# Hammock Beach



## akhan (Mar 17, 2011)

Hey guys,

Looking to go to Hammock Beach area in April -- any advice on fishing? License requirements, bait, type of fish to expect? The place seems great, is on beach, and full of seashells. Anyone fished it before or know any details would be much appreciated.


----------



## SloppyTilapia (Oct 4, 2013)

Non resident FL license is around $17 for a three day Saltwater license and $54 (I believe) for a year. Make sure you get a Saltwater license, since they sometimes will not specify and they do have separate salt and fresh water licenses. Everybody and everything (fish) love shrimp in FLA!! Can't go wrong with some fresh shrimp or fresh cut bait.


----------



## akhan (Mar 17, 2011)

Nice thanks for the info Tilapia! I called the resort and they said license not needed - would that hold true for private beach? Never been here b4 last time I went to FL I got my license just to be safe. Also what can I expect in that neck of the woods from a species perspective?


----------



## SloppyTilapia (Oct 4, 2013)

Wish I could tell you which species to expect down there this time of year. I looked on the map to find Hammock Beach and I have not been fishing that far down south on the East Coast of FL. Surely, there should be some Red and black drum with some pompano and trout mixed in.
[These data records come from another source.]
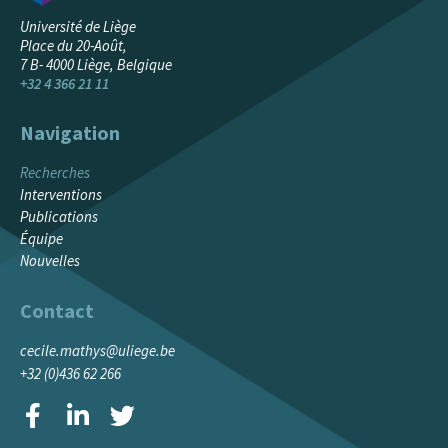
Université de Liège
Place du 20-Août,
7 B- 4000 Liège, Belgique
+32 4 366 21 11
Navigation
CLIQUEZ ICI
Recherches
Interventions
Publications
Équipe
Nouvelles
Contact
cecile.mathys@uliege.be
+32 (0)436 62 266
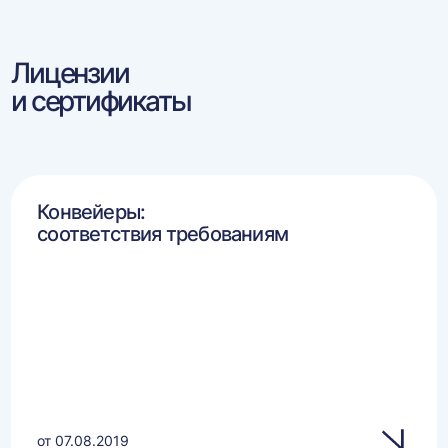
Лицензии
и сертификаты
Конвейеры:
соответствия требованиям
от 07.08.2019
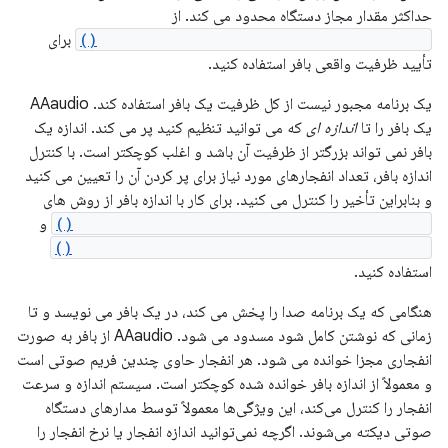
حداکثر مقدار مجاز دستگاه محدود می کند. از
AAudioStream_getBufferCapacityInFrames()
برای
تأیید ظرفیت واقعی بافر استفاده کنید.
یک برنامه مجبور نیست از کل ظرفیت یک بافر استفاده کند. AAaudio
یک بافر را تا
اندازه ای
که می توانید تنظیم کنید پر می کند. اندازه یک
بافر نمی تواند بزرگتر از ظرفیت آن باشد و اغلب کوچکتر است. با کنترل
اندازه بافر، تعداد انفجارهای مورد نیاز برای پر کردن آن را تعیین می کنید
و بنابراین تأخیر را کنترل می کنید. برای کار با اندازه بافر از روش های
AAudioStreamBuilder_setBufferSizeInFrames()
و
AAudioStreamBuilder_getBufferSizeInFrames()
استفاده کنید.
هنگامی که یک برنامه صدا را پخش می کند، در یک بافر می نویسد و تا
زمانی که نوشتن کامل شود مسدود می شود. AAaudio از بافر به صورت
انفجاری مجزا خوانده می شود. هر انفجار حاوی چندین فریم صوتی است
و معمولاً از اندازه بافر خوانده شده کوچکتر است. سیستم اندازه و سرعت
انفجار را کنترل می‌کند، این ویژگی‌ها معمولاً توسط مدارهای دستگاه
صوتی دیکته می‌شوند. اگرچه نمی‌توانید اندازه انفجار یا نرخ انفجار را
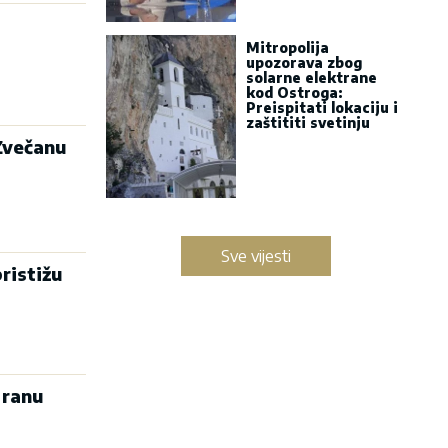
Mitropolija
upozorava zbog
solarne elektrane
kod Ostroga:
Preispitati lokaciju i
zaštititi svetinju
Zvečanu
Sve vijesti
ristižu
 ranu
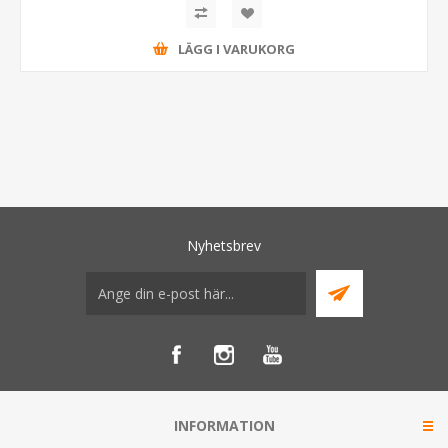
LÄGG I VARUKORG
Nyhetsbrev
INFORMATION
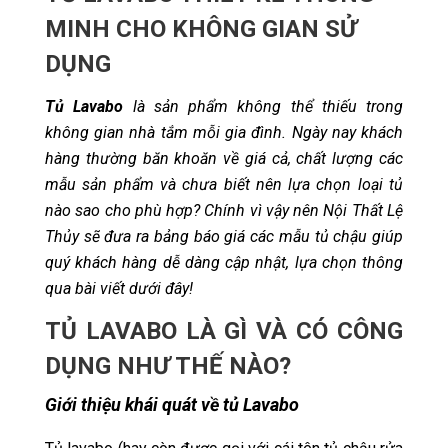
MINH CHO KHÔNG GIAN SỬ
DỤNG
Tủ Lavabo
là sản phẩm không thể thiếu trong
không gian nhà tắm mỗi gia đình. Ngày nay khách
hàng thường băn khoăn về giá cả, chất lượng các
mẫu sản phẩm và chưa biết nên lựa chọn loại tủ
nào sao cho phù hợp? Chính vì vậy nên Nội Thất Lệ
Thủy sẽ đưa ra bảng báo giá các mẫu tủ chậu giúp
quý khách hàng dễ dàng cập nhật, lựa chọn thông
qua bài viết dưới đây!
TỦ LAVABO LÀ GÌ VÀ CÓ CÔNG
DỤNG NHƯ THẾ NÀO?
Giới thiệu khái quát về tủ Lavabo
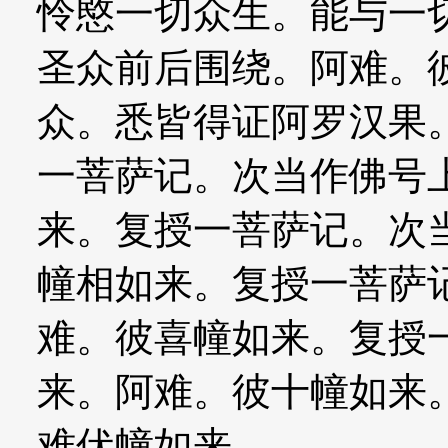
怜愍一切众生。能与一
圣众前后围绕。阿难。
众。悉皆得证阿罗汉果
一菩萨记。次当作佛号
来。复授一菩萨记。次
幢相如来。复授一菩萨
难。彼喜幢如来。复授
来。阿难。彼十幢如来
难伏幢如来。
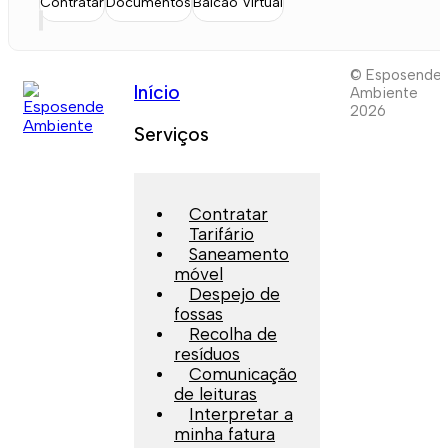
Contratar
Documentos
Balcão Virtual
© Esposende
Início
Ambiente
2026
Serviços
Contratar
Tarifário
Saneamento
móvel
Despejo de
fossas
Recolha de
resíduos
Comunicação
de leituras
Interpretar a
minha fatura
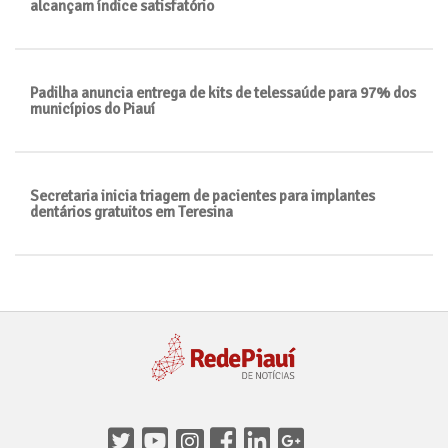
alcançam índice satisfatório
Padilha anuncia entrega de kits de telessaúde para 97% dos
municípios do Piauí
Secretaria inicia triagem de pacientes para implantes
dentários gratuitos em Teresina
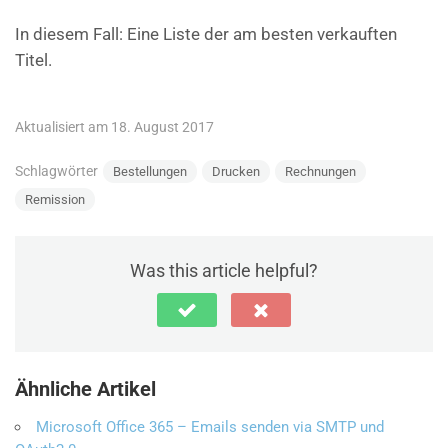
In diesem Fall: Eine Liste der am besten verkauften
Titel.
Aktualisiert am 18. August 2017
Schlagwörter
Bestellungen
Drucken
Rechnungen
Remission
Was this article helpful?
Ähnliche Artikel
Microsoft Office 365 – Emails senden via SMTP und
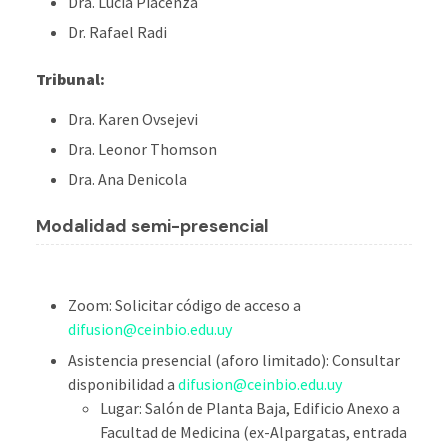
Dra. Lucía Piacenza
Dr. Rafael Radi
Tribunal:
Dra. Karen Ovsejevi
Dra. Leonor Thomson
Dra. Ana Denicola
M
odalidad semi-presencial
Zoom: Solicitar código de acceso a
difusion@ceinbio.edu.uy
Asistencia presencial (aforo limitado): Consultar
disponibilidad a
difusion@ceinbio.edu.uy
Lugar: Salón de Planta Baja, Edificio Anexo a
Facultad de Medicina (ex-Alpargatas, entrada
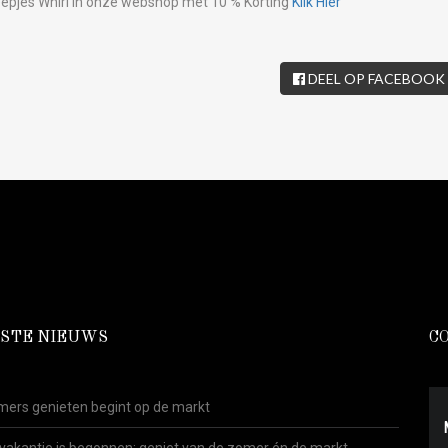
eepjes Whirl in onze webshop met 10 % Korting
Klik Hier
DEEL OP FACEBOOK
STE NIEUWS
C
ers genieten begint op de markt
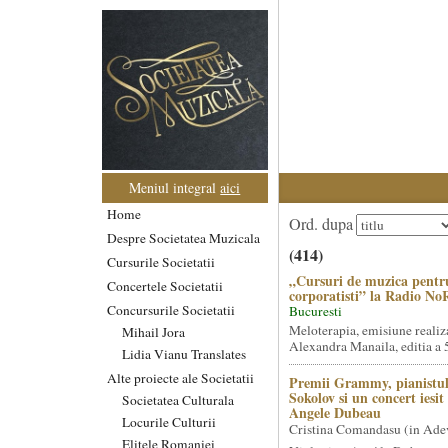
Meniul integral
aici
Home
Ord. dupa
Despre Societatea Muzicala
(414)
Cursurile Societatii
„Cursuri de muzica pentr
Concertele Societatii
corporatisti” la Radio No
Concursurile Societatii
Bucuresti
Meloterapia, emisiune realiz
Mihail Jora
Alexandra Manaila, editia a 5
Lidia Vianu Translates
Alte proiecte ale Societatii
Premii Grammy, pianistul
Sokolov si un concert iesi
Societatea Culturala
Angele Dubeau
Locurile Culturii
Cristina Comandasu (in Ade
Elitele Romaniei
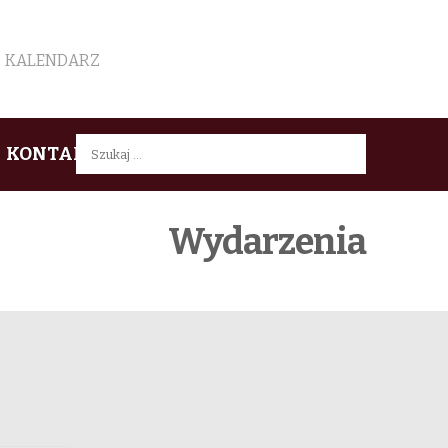
KALENDARZ
Szukaj:
KONTAKT
Wydarzenia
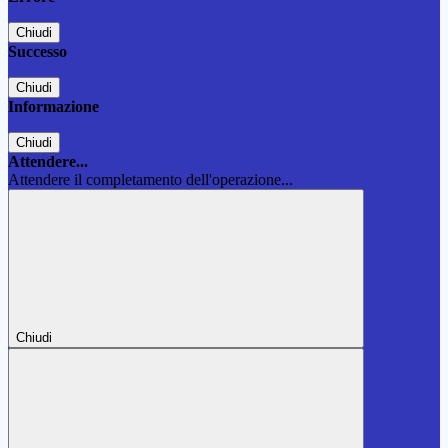
Chiudi
Successo
Chiudi
Informazione
Chiudi
Attendere...
Attendere il completamento dell'operazione...
Chiudi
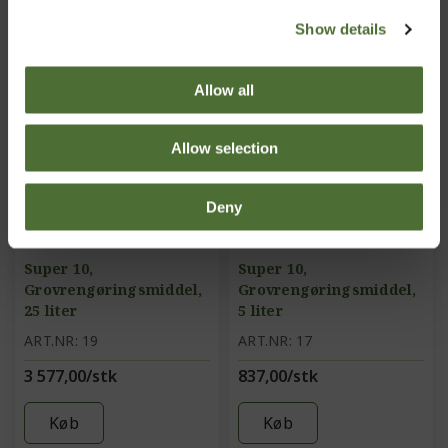
Show details
Allow all
Allow selection
Deny
Super 10,
Super 10,
Grovrengøringsmiddel,
Grovrengøringsmiddel,
25 liter
5 liter
ART.NR: 19
ART.NR: 17
3 577,00/stk
837,00/stk
Køb
Køb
April is a prime month for any type of fishing in FL......if I could pick only one month to fish it would be either April or October. 

If the resort told you not to worry about a license, then I would tend to follow their advice. Hopefully, they would not steer you in the wrong direction.


----------



## mjl (Aug 26, 2021)

i am surf fishing in hammock beach just north of the beach club and keep catching annoying little carfish. what do i need to do


----------



## Trevfishin (Apr 10, 2019)

Fish early and late. Fish different distances from the beach. Read the beach and find the trough.


----------